Interview
« Il faut dégager vers les pays tiers »
Guy Hermouet, Président de la section bovine FRSEA
Un accord interprofessionnel venait d’être signé au sein de l’interprofession viande bovine. De quoi s’agit-il ?
Guy Hermouet : Cet accord comporte plusieurs volets qui vont dans le bon sens : généralisation des machines à classer dans tous les abattoirs de plus de 3 000 tonnes d’ici 2012, harmonisation des suivi qualité par Normabev et les organismes de contrôle de l’État, centralisation de la remontée des informations d’abattage. Deux aspects de cet accord sont particulièrement importants pour les éleveurs : à partir du 1er septembre 2010, les informations d’abattage seront disponibles par internet au plus tard à 10 h le lendemain de l’abattage. Ce délai permettra à l’éleveur ou
à l’apporteur d’avertir l’interprofession régionale qui sollicitera Normabev en cas de litige. D’autre part, l’État va assumer ses responsabilités dans le contrôle des abattoirs ; il était temps : nous constations que les défauts de classement augmentaient actuellement dans de nombreux abattoirs.
La Commission européenne s’est déclarée favorable à réintroduire les farines animales dans l’alimentation des porcs et volailles, à certaines conditions ; est-ce une bonne nouvelle ?
Tout ce qui consiste à mieux valoriser les déchets d’abattoir est une bonne nouvelle pour la filière. En l’occurrence, la Commission européenne constate que le nombre d’animaux touchés par l’ESB est en forte chute : moins de 60 cas pour les 27 pays de l’Union en 2009. Elle en tire des conclusions et desserre l’étau qui entoure la filière viande. Il est donc proposé d’autoriser à nouveau, sous certaines conditions, les farines de viande pour les porcs, volailles et poissons et de relever l’âge minimum du dépistage. Là encore, les propositions vont dans le bon sens ; cependant, il faut maintenant attendre que les ministres et le Parlement valident ces propositions, ce qui peut prendre du temps. Par ailleurs, je regrette que l’on n’ait pas purement et simplement supprimé les tests ESB pour les animaux nés après 2001, car ces tests coûtent très cher à la filière.
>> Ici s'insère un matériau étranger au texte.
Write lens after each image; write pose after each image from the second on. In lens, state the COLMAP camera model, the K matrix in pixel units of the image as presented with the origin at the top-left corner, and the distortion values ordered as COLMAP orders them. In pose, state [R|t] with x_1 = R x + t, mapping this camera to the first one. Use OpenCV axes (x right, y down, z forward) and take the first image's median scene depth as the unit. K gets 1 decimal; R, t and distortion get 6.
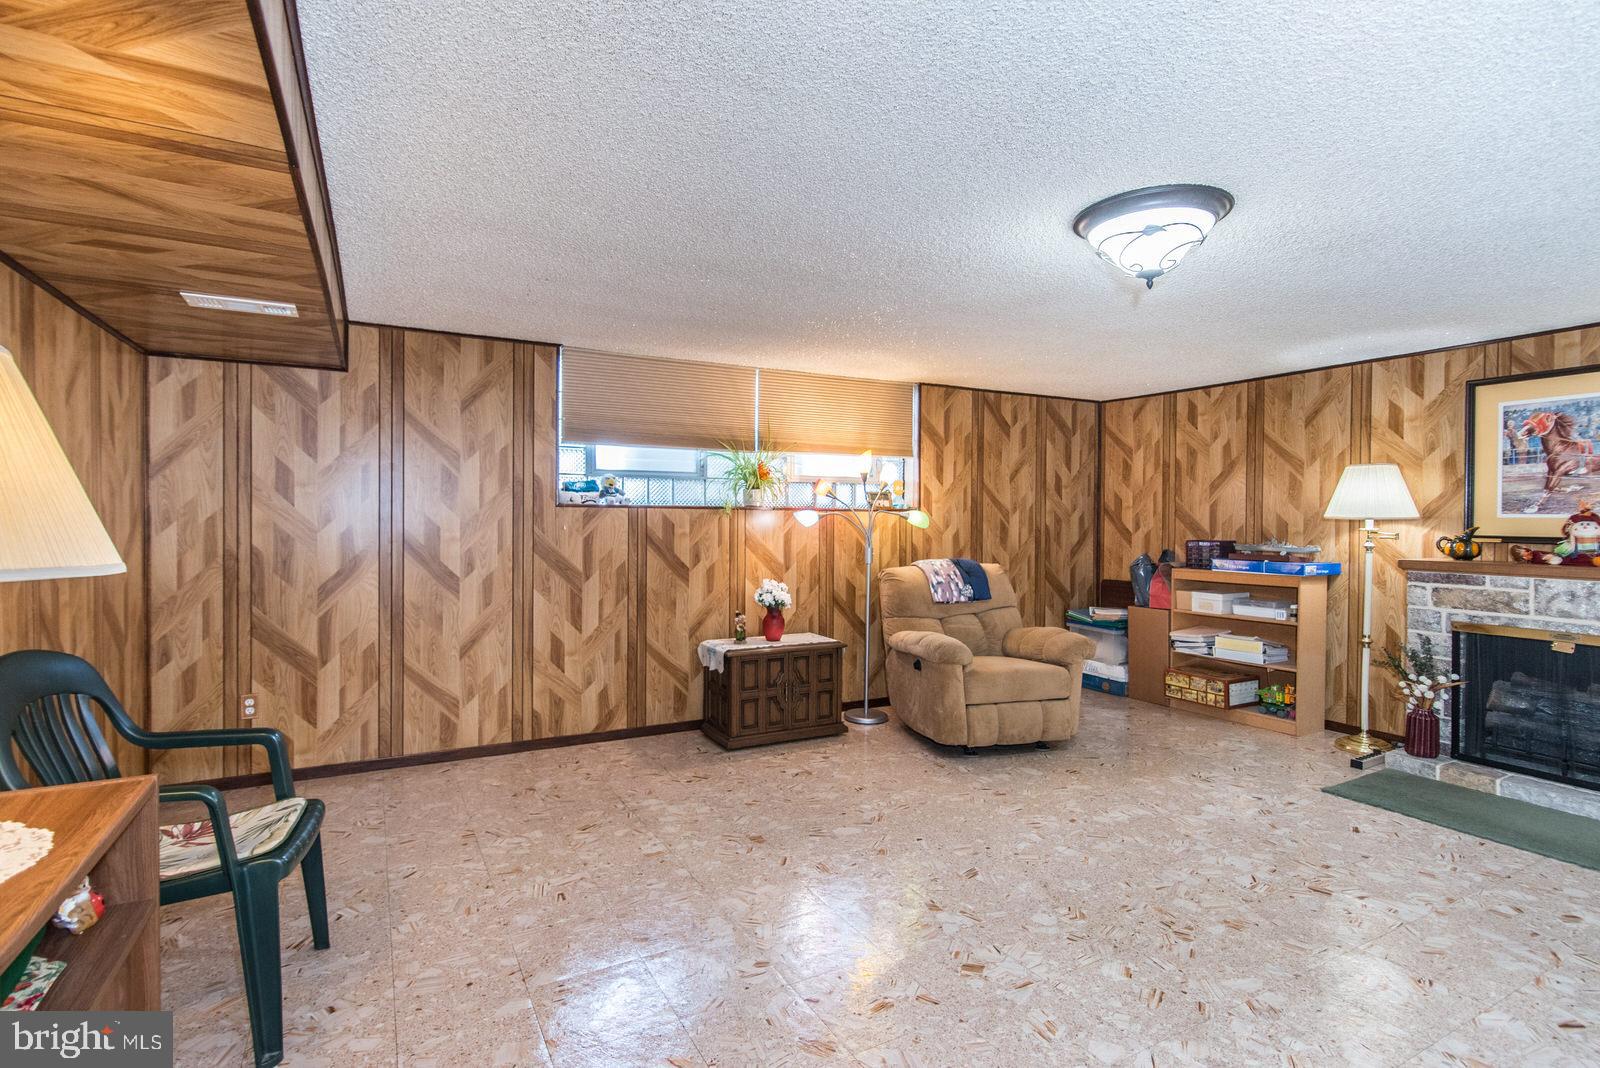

Il y a quelques semaines, plusieurs régions, dont les Pays de la Loire, ont mené une action syndicale visant à bloquer les cotations ; qu’en est-il ressorti ?
Nous étions à cette époque dans une spirale baissière inexplicable. Notre action a au moins permis de stopper cette baisse des prix insupportable pour les producteurs. Mais l’action n’est pas terminée pour autant. Désormais nous mettons sous surveillance à la fois les entreprises et les grandes surfaces. Nous disons clairement aux entreprises qu’elles doivent arrêter de brader notre viande que ce soit dans les marchés intérieur ou d’export ; la guerre des prix vers le bas pour capter de nouveaux marchés n’est pas une bonne stratégie car elle affaiblit tous les maillons de la filière. Et nous disons aux grandes surfaces que nous allons surveiller de près l’étiquetage des produits mis dans les rayons. Il est inacceptable de voir des barquettes de viande sur lesquelles ne figure pas le pays d’origine de l’animal.
Les producteurs de viande bovine connaissent la crise depuis trois ans maintenant. Comment voyez vous l’avenir pour cette production ?
La situation dure depuis trop longtemps. Les jeunes qui souffrent et des éleveurs sont obligés de décapitaliser. C’est profondément anormal. Depuis une dizaine de jours, un afflux de viande pèse sur le marché : la sécheresse et la mauvaise situation économique des éleveurs provoquent des ventes importantes d’animaux. Il faut donc dégager vers les pays tiers.